どこかのホテルで不貞を働いた男女と女の夫の三角関係。
あらまし
難解さで知られる作品です。あらすじ以上の筋書きはありません。すべてが妄想なのか夢の中にいるようなシーケンスが続きます。
雰囲気は予告編参照。まあ、終始こんな感じです。
佐野元春「コンプリケイションシェイクダウン」の歌詞に登場していたりします。
「ドルチェビタ」はこれもまたフェリーニの難解作品「甘い生活」。シャレオツな歌詞ですね。
作品概要は、ウィキペディアから引用します。
かんそう
難解さを好んで観るいじらしい若者時代。早稲田松竹で「気狂いピエロ」と二本立てで観た記憶があります。バローズの小説みたいなカットアップ。サッパリ分からんかった。
今回、デジタルリマスターで上映されるというので出向いてみました。今回は肩の力を抜いて、分からんこと前提で観ました。なかなかエキサイティングな映画体験が出来ました。面白かったのです。
時系列ごとに書いた脚本をランダムに並べてる印象。最初の30分くらいはサッパリ分からない。映像美と劇伴を楽しむ他ない。
それでも似たようなセリフとカットが繰り返されるからだんだんと、不倫をしてる男女と女と夫の三角関係模様がみえてきます。
登場人物たちの言い分はすれ違い、時間も特定しにくく、とりわけヒロインの言動は曖昧模糊としています。こりゃ、黒澤明「羅生門」をオマージュした作品じゃね?(実際、脚本のロブグリエはそのように言ってます)だから最後まで観ても何が起こったのか分からないままじゃね…?

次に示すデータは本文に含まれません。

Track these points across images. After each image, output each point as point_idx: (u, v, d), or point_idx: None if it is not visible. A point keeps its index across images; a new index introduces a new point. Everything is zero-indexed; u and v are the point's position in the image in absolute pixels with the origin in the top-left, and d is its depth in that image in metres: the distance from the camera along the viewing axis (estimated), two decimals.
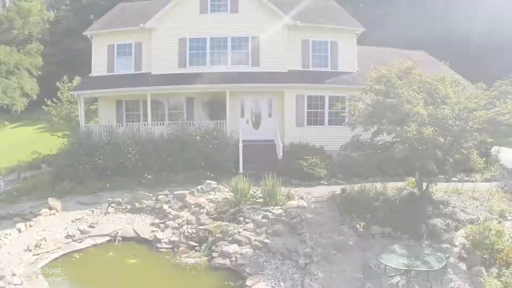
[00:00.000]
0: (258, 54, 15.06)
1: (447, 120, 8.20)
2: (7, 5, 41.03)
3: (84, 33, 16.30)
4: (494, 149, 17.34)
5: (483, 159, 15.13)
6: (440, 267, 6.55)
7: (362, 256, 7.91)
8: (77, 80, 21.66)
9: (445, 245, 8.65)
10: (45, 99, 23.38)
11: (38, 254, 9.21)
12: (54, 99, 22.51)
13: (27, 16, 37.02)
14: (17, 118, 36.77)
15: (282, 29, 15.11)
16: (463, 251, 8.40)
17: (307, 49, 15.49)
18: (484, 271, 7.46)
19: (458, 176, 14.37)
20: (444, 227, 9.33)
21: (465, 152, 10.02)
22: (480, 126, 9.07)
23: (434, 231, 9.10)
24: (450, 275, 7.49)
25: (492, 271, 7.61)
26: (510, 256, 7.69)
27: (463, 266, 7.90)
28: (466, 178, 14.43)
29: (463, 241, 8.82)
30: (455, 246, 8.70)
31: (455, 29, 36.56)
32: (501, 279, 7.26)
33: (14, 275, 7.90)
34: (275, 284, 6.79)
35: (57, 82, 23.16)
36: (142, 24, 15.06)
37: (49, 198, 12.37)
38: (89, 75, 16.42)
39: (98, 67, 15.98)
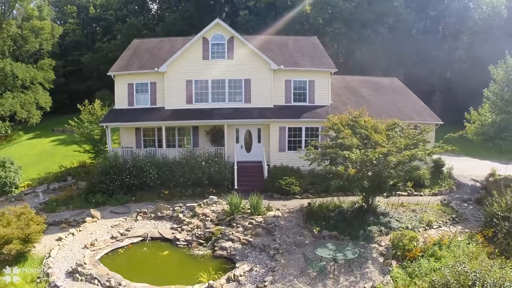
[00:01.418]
0: (250, 93, 19.91)
1: (372, 160, 12.89)
2: (14, 16, 45.48)
3: (108, 73, 21.06)
4: (446, 167, 21.96)
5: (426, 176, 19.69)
6: (353, 257, 11.28)
7: (312, 250, 12.68)
8: (97, 103, 26.37)
9: (373, 245, 13.35)
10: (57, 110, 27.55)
11: (94, 250, 13.95)
12: (75, 118, 27.18)
13: (40, 34, 41.56)
14: (30, 129, 41.46)
15: (269, 72, 19.90)
16: (384, 249, 12.95)
17: (289, 87, 20.31)
18: (393, 263, 12.00)
19: (409, 191, 19.06)
20: (377, 232, 14.02)
21: (401, 176, 14.69)
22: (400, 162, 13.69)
23: (369, 235, 13.71)
24: (369, 264, 12.13)
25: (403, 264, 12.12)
26: (417, 254, 12.26)
27: (381, 259, 12.42)
28: (415, 193, 19.10)
29: (387, 243, 13.42)
30: (381, 246, 13.18)
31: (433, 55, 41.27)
32: (406, 269, 11.71)
33: (85, 263, 12.69)
34: (253, 265, 11.60)
35: (78, 104, 27.65)
36: (156, 69, 19.88)
37: (91, 209, 17.17)
38: (113, 107, 21.22)
39: (121, 101, 20.81)
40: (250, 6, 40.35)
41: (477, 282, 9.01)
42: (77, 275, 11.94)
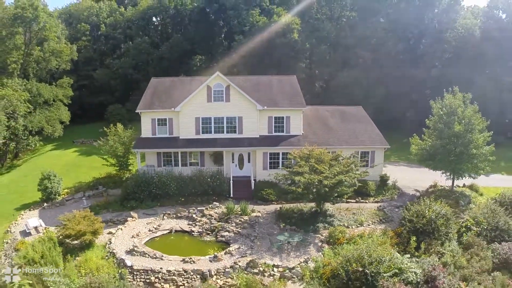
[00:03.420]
0: (242, 126, 29.62)
1: (314, 182, 22.48)
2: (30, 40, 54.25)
3: (136, 111, 30.67)
4: (391, 180, 31.36)
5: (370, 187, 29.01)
6: (298, 240, 20.99)
7: (276, 237, 22.40)
8: (120, 127, 35.85)
9: (318, 235, 23.00)
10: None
11: (139, 239, 23.61)
12: (101, 138, 36.54)
13: (59, 56, 51.02)
14: (50, 139, 50.29)
15: (256, 111, 29.56)
16: (324, 238, 22.59)
17: (271, 122, 30.00)
18: (326, 246, 21.63)
19: (357, 198, 28.57)
20: (322, 227, 23.68)
21: (344, 190, 24.21)
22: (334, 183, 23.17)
23: (316, 229, 23.39)
24: (311, 246, 21.73)
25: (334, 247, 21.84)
26: (342, 241, 21.74)
27: (320, 244, 22.16)
28: (362, 201, 28.60)
29: (327, 234, 22.99)
30: (323, 236, 22.82)
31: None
32: (334, 250, 21.29)
33: (137, 246, 22.40)
34: (240, 245, 21.35)
35: (103, 128, 36.82)
36: (173, 109, 29.54)
37: (131, 212, 26.87)
38: (140, 136, 30.92)
39: (146, 131, 30.53)
40: (245, 31, 49.87)
41: (365, 257, 17.90)
42: (134, 252, 21.60)
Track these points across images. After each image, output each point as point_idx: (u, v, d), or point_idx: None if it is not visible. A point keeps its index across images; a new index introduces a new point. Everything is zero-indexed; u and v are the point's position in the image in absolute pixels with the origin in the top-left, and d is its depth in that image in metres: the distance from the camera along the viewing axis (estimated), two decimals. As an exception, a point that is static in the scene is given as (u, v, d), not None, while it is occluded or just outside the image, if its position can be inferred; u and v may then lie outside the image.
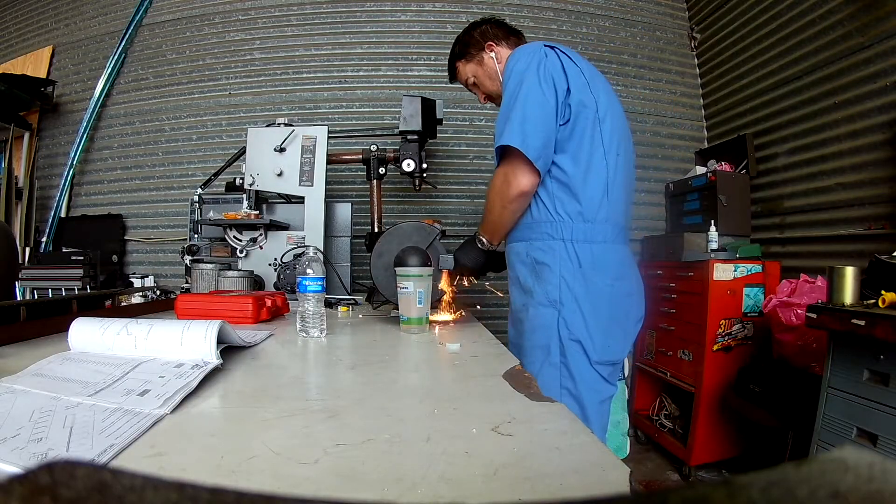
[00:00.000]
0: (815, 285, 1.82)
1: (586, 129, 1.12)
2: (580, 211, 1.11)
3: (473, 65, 1.37)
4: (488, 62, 1.35)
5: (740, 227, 2.38)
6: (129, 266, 2.89)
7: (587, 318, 1.09)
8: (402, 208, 2.73)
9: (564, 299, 1.09)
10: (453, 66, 1.43)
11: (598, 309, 1.10)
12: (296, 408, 0.53)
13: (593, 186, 1.12)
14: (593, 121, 1.12)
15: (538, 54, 1.13)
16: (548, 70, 1.11)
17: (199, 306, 1.11)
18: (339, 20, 2.84)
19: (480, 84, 1.38)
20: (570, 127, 1.11)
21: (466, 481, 0.36)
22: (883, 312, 1.27)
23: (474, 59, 1.36)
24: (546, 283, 1.11)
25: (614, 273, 1.13)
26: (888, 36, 1.86)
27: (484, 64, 1.35)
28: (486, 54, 1.35)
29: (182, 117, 2.91)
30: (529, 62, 1.12)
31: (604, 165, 1.12)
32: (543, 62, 1.11)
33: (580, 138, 1.11)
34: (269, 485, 0.36)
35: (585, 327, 1.09)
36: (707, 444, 2.15)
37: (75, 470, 0.12)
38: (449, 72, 1.46)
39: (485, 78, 1.36)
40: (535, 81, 1.10)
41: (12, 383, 0.55)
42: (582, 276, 1.10)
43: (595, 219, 1.12)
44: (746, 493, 0.11)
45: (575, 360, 1.09)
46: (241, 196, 1.84)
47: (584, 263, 1.10)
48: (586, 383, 1.10)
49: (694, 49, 2.95)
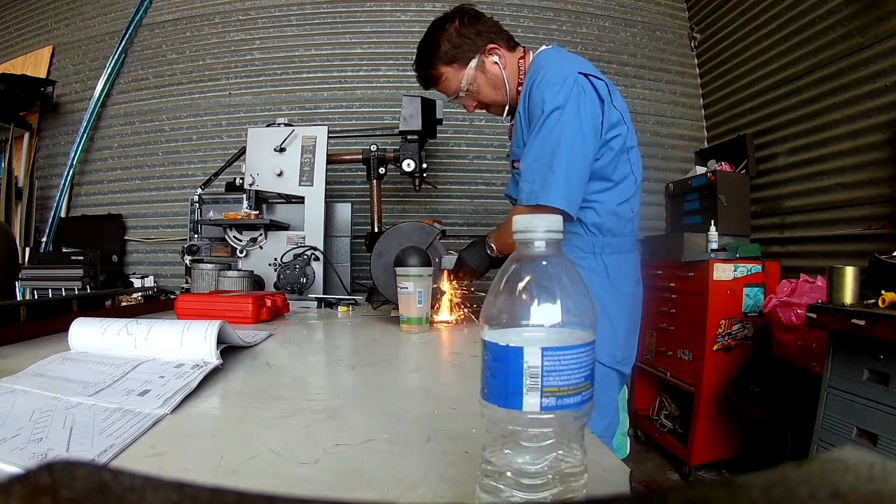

そう予想してストーリーを追うことを降参。このねじれた時空作品世界に心を委ね、自由解釈の海に出航すると楽しく観ることが出来ました。
自分の解釈ではこのホテルは不貞に迷える人々ココロの中を具現化した入れ物。人々はここから抜け出したいし、抜け出したくない。特にヒロインは駆け落ちでもして外気にさらされれば恋情が終わることを予期しているかのよう。自身の言動を曖昧にし、不貞の温もりから離れたくない深層が見え隠れします。
恋情はもとより有限。「ずっと一緒にいられない環境」というのが前提条件。同居したり結婚して生活を共にするうちに恋情は変動していく(必ずしもワルイ状態になるわけではありません)…というのが定説ですよね。
中でも不貞は行き着くところのない出口のない恋愛。親しく愛し合い、嫉妬して、その閉塞感からいがみ合い、また認め合う。その繰り返し。まるでこのホテルの回廊に象徴されるようです。冷たさの伴う様式美、ささやき合う人々。気づかないうちに自分自身が不貞のヌルい温もりの中にあるような錯覚に陥っていました。それはとてもエキサイティング!コーフンして魅入ってしまいました。
何度かココがエンディングだろうというカットがあったりします。そのたび、この不貞を終わらせるのが惜しいような、しかしホッとするような気分になります。
ついに二人はホテルから抜け出して駆け落ちしたかのようなカットがあります。だけどもそれも妄想。どうせ、戻ってきて駆け落ちなどなかったかのように振る舞い始めるのだろう。こいつらは永遠にこの退廃から抜け出せやしない。高を括って観ている自分がいます。そう。恋愛の美味しいとこどり。駆け落ちも単なる刺激的な肥やしで娯楽にも思えてきて、嗚呼、よかった、自分はコイツらじゃなくて、と思うのでした。